Sukiyabashi Jiro was dropped from this year's Michelin guide for not accepting reservations from the general public.

By Jelisa Castrodale
November 27, 2019

On the website for Sukiyabashi Jiro, the acclaimed Tokyo sushi restaurant, there is a lengthy disclaimer written in both Japanese and English. "We are currently experiencing difficulties in accepting reservations and apologize for any inconvenience to our valued customers," it says. "Unfortunately, as our restaurant can only seat up to 10 guests at a time, this situation is likely continued. Please note that we will not be able to accept telephone reservations until further notice." 

It also says that, due to "guests from overseas" who no-showed for their reservations, it will only accept reservations through a hotel concierge—but even then, the concierge is apparently going to have to get in touch using semaphore flags, carrier pigeons, or, like, politely worded letters. 

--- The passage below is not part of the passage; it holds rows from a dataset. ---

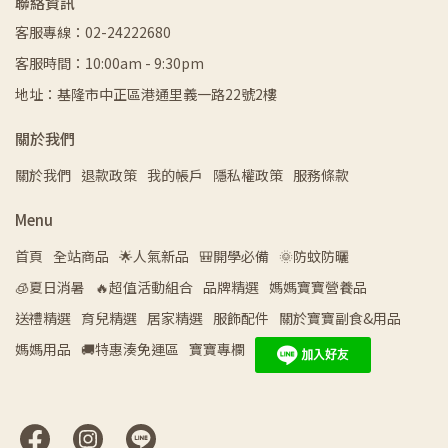
聯絡資訊
客服專線：02-24222680
客服時間：10:00am - 9:30pm
地址：基隆市中正區港通里義一路22號2樓
關於我們
關於我們
退款政策
我的帳戶
隱私權政策
服務條款
Menu
首頁
全站商品
🌟人氣新品
🎒開學必備
🌞防蚊防曬
🧊夏日消暑
🔥超值活動組合
品牌精選
媽媽寶寶營養品
送禮精選
育兒精選
居家精選
服飾配件
關於寶寶副食&用品
媽媽用品
🚚特惠湊免運區
寶寶專欄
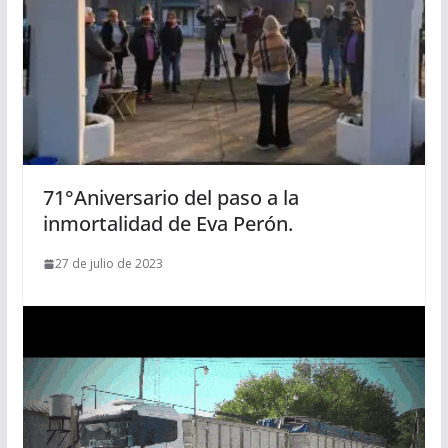
71°Aniversario del paso a la
inmortalidad de Eva Perón.
27 de julio de 2023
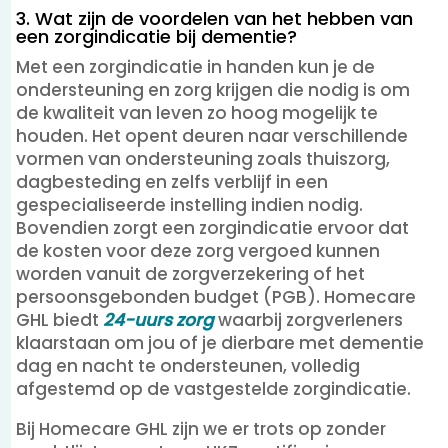
3. Wat zijn de voordelen van het hebben van
een zorgindicatie bij dementie?
Met een zorgindicatie in handen kun je de
ondersteuning en zorg krijgen die nodig is om
de kwaliteit van leven zo hoog mogelijk te
houden. Het opent deuren naar verschillende
vormen van ondersteuning zoals thuiszorg,
dagbesteding en zelfs verblijf in een
gespecialiseerde instelling indien nodig.
Bovendien zorgt een zorgindicatie ervoor dat
de kosten voor deze zorg vergoed kunnen
worden vanuit de zorgverzekering of het
persoonsgebonden budget (PGB). Homecare
GHL biedt
24-uurs zorg
waarbij zorgverleners
klaarstaan om jou of je dierbare met dementie
dag en nacht te ondersteunen, volledig
afgestemd op de vastgestelde zorgindicatie.
Bij Homecare GHL zijn we er trots op zonder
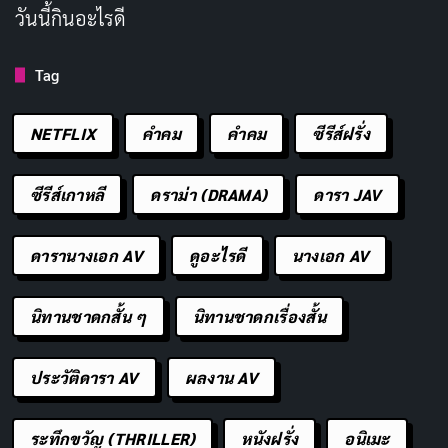
พี่น้องปาฏิหาริย์
วันนี้กินอะไรดี
기적의 형제
— 2023
Tag
2023
1 ซีซัน
16 ตอน
IMDB RATING
MYDRAMALIST
TMDB
NETFLIX
คำคม
คําคม
ซีรีส์ฝรั่ง
7.6
8.2
7.1
/10
/10
/10
ความปรารถนาในชีวิตดงจูคือการเป็นนักเขียนที่มีชื่อ
ซีรีส์เกาหลี
ดราม่า (DRAMA)
ดารา JAV
เสียงเหมือนกับคนที่มีชื่อเดียวกับเขา ได้มีที่ยืนอยู่
ท่ามกลางคนเก่ง ๆ มากมายในวงการน้ำหมึก ทว่า
ดารานางเอก AV
ดูอะไรดี
นางเอก AV
สถานการณ์ปัจจุบันของเขากลับสิ้นหวังแบบสุด ๆ วัน
หนึ่ง เด็กหนุ่มลึกลับที่มีพลังพิเศษคนหนึ่งชื่อคังซาน ได้
นิทานชาดกสั้น ๆ
นิทานชาดกเรื่องสั้น
STREAM ON
เข้ามาในชีวิตเขา ตัวตนและที่มาของซานไม่ได้มีความ
สลักสำคัญอะไรกับดงจู แต่ซานกลับดึงดงจูเข้าสู่ความ
ประวัติดารา AV
ผลงาน AV
Netflix
Monomax
โกลาหลวุ่นวาย ในขณะที่ดงจูเองก็ติดกับความเป็นจริง
อันปั่นป่วนของชีวิตอยู่แล้ว แต่แล้วดงจูก็ได้บังเอิญไป
ระทึกขวัญ (THRILLER)
หนังฝรั่ง
อนิเมะ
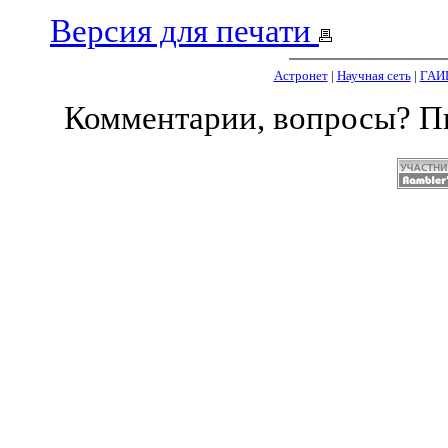
Версия для печати
Астронет
|
Научная сеть
|
ГАИ
Комментарии, вопросы? 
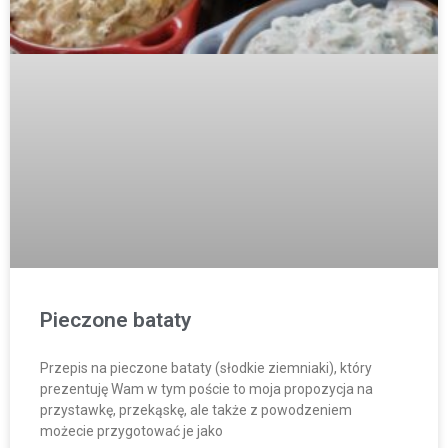
Pieczone bataty
Przepis na pieczone bataty (słodkie ziemniaki), który
prezentuję Wam w tym poście to moja propozycja na
przystawkę, przekąskę, ale także z powodzeniem
możecie przygotować je jako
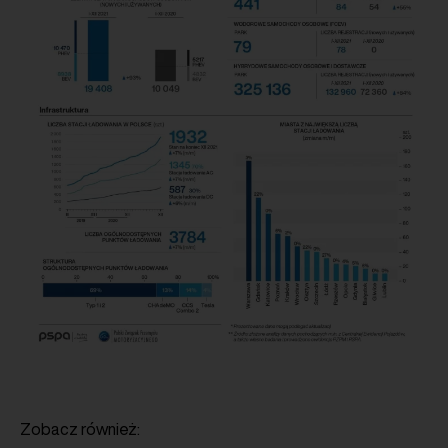
Zobacz również:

Courtesy of Magnolia Pictures

The difficulty of getting a reservation at the famed restaurant is why it was just dropped from the most recent Michelin Guide. According to The Guardian, Michelin just isn't down with that kind of exclusivity. "We recognise Sukiyabashi Jiro does not accept reservations from the general public, which makes it out of our scope,” a spokesperson said. 

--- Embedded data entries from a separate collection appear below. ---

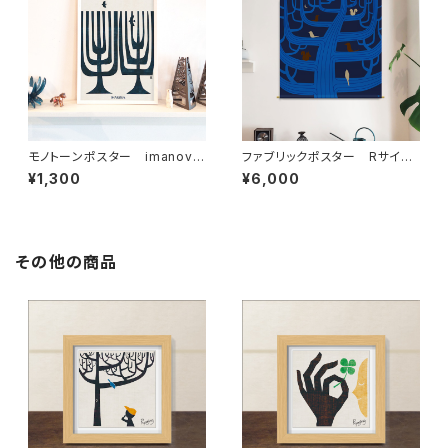
モノトーンポスター imanova
ファブリックポスター Rサイ
Tree 3
ズ ”夜の樹” （730×730m
¥1,300
¥6,000
m）
その他の商品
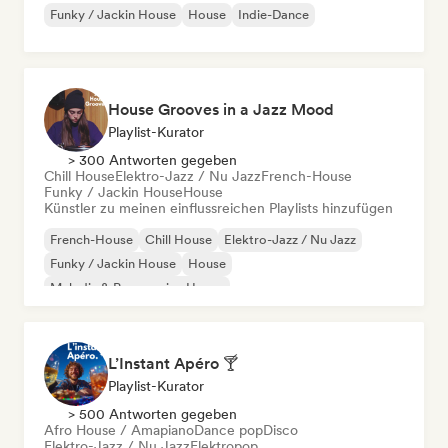
Funky / Jackin House
House
Indie-Dance
House Grooves in a Jazz Mood
Playlist-Kurator
> 300 Antworten gegeben
Chill House
Elektro-Jazz / Nu Jazz
French-House
Funky / Jackin House
House
Künstler zu meinen einflussreichen Playlists hinzufügen
French-House
Chill House
Elektro-Jazz / Nu Jazz
Funky / Jackin House
House
Melodic & Progressive House
Organischer House / Downtempo
L’Instant Apéro 🍸
Playlist-Kurator
> 500 Antworten gegeben
Afro House / Amapiano
Dance pop
Disco
Elektro-Jazz / Nu Jazz
Elektropop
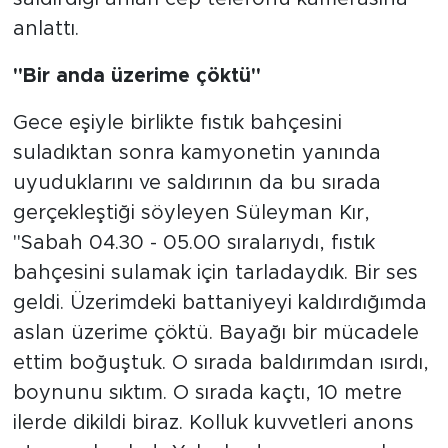
anlattı.
"Bir anda üzerime çöktü"
Gece eşiyle birlikte fıstık bahçesini
suladıktan sonra kamyonetin yanında
uyuduklarını ve saldırının da bu sırada
gerçekleştiği söyleyen Süleyman Kır,
"Sabah 04.30 - 05.00 sıralarıydı, fıstık
bahçesini sulamak için tarladaydık. Bir ses
geldi. Üzerimdeki battaniyeyi kaldırdığımda
aslan üzerime çöktü. Bayağı bir mücadele
ettim boğuştuk. O sırada baldırımdan ısırdı,
boynunu sıktım. O sırada kaçtı, 10 metre
ilerde dikildi biraz. Kolluk kuvvetleri anons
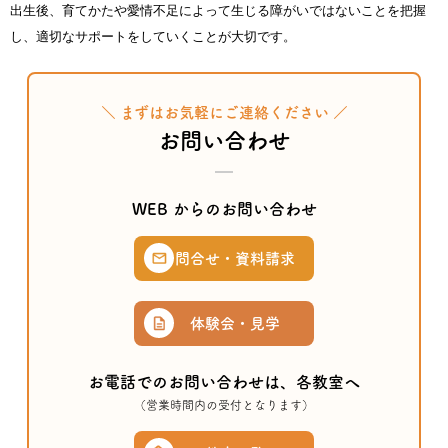
出生後、育てかたや愛情不足によって生じる障がいではないことを把握
し、適切なサポートをしていくことが大切です。
＼ まずはお気軽にご連絡ください ／
お問い合わせ
WEB からのお問い合わせ
問合せ・資料請求
体験会・見学
お電話でのお問い合わせは、各教室へ
（営業時間内の受付となります）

"It was not true to say the restaurant lost stars but it is not subject to coverage in our guide. Michelin’s policy is to introduce restaurants where everybody can go to eat.”

Sukiyabashi Jiro has earned three stars every year since 2007, when Michelin's first Tokyo guide was published. Although its sushi has seemingly always received accolades, its popularity skyrocketed four years later when its chef and owner, Jiro Ono, was featured in the documentary Jiro Dreams of Sushi

In 2014, then-President Barack Obama joined Japan's Prime Minister Shinzo Abe at Sukiyabashi Jiro and, after the meal, he said that it was the best sushi he'd ever eaten. If you're not an international head of state or staying in a hotel where the concierge has sent the right sort of pigeon toward the Ginza district, the restaurant's 20-piece omakase tasting menu will cost 40,000 yen, or about $365. 

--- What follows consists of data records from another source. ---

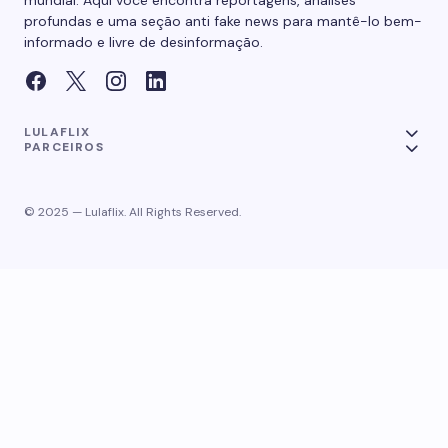
mundial. Aqui você encontra reportagens, análises
profundas e uma seção anti fake news para mantê-lo bem-
informado e livre de desinformação.
LULAFLIX
PARCEIROS
© 2025 — Lulaflix. All Rights Reserved.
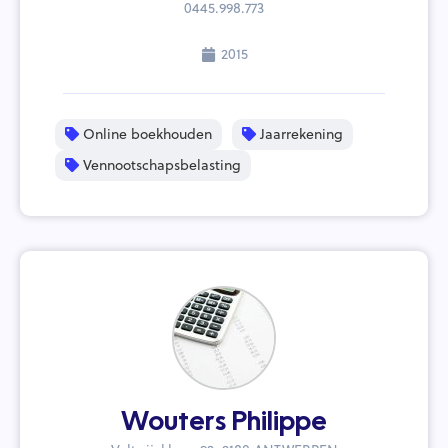
0445.998.773
2015
Online boekhouden
Jaarrekening
Vennootschapsbelasting
Wouters Philippe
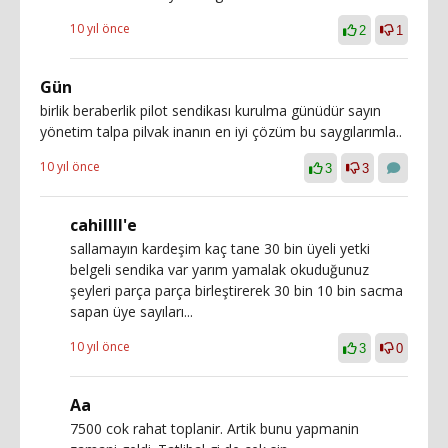
10 yıl önce
2
1
Gün
birlik beraberlik pilot sendikası kurulma günüdür sayın
yönetim talpa pilvak inanın en iyi çözüm bu saygılarımla..
10 yıl önce
3
3
cahillll'e
sallamayın kardeşim kaç tane 30 bin üyeli yetki
belgeli sendika var yarım yamalak okuduğunuz
şeyleri parça parça birleştirerek 30 bin 10 bin sacma
sapan üye sayıları...
10 yıl önce
3
0
Aa
7500 cok rahat toplanir. Artik bunu yapmanin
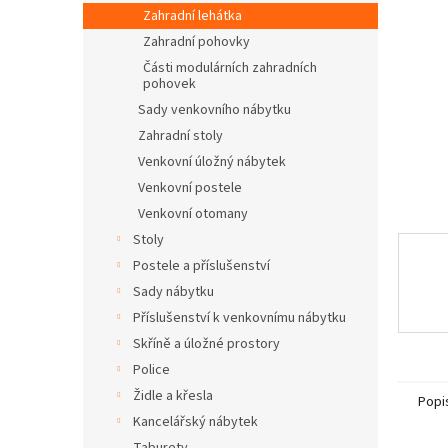
n
Zahradní lehátka
e
Zahradní pohovky
l
Části modulárních zahradních
pohovek
Sady venkovního nábytku
Zahradní stoly
Venkovní úložný nábytek
Venkovní postele
Venkovní otomany
Stoly
Postele a příslušenství
Sady nábytku
Příslušenství k venkovnímu nábytku
Skříně a úložné prostory
Police
Židle a křesla
Popi
Kancelářský nábytek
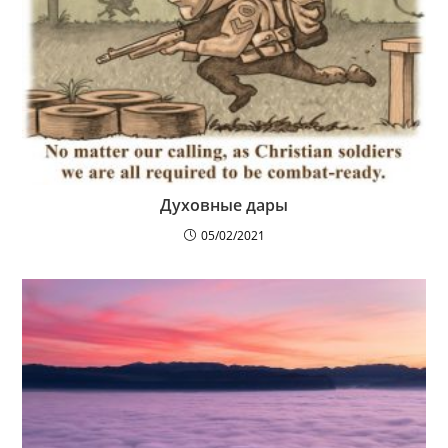
Духовные дары
05/02/2021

Although losing three Michelin stars might be devastating for other chefs—Marc Veyrat filed a lawsuit after being docked one star—it's hard to imagine Jiro losing any of his R.E.M.-heavy sleep over it. 

"Not sure [the owners] are bothered, though presume some tourists might be," Allan Jenkins, the editor of Observer Food Monthly, told the BBC. "Truth is, since the film and Obama he is the most famous Japanese sushi chef alive and he will be fine. He is ancient and only has to fill 10 spots anyway." 

And, come on, there's no way those 10 spots aren't already filled until forever anyway, right?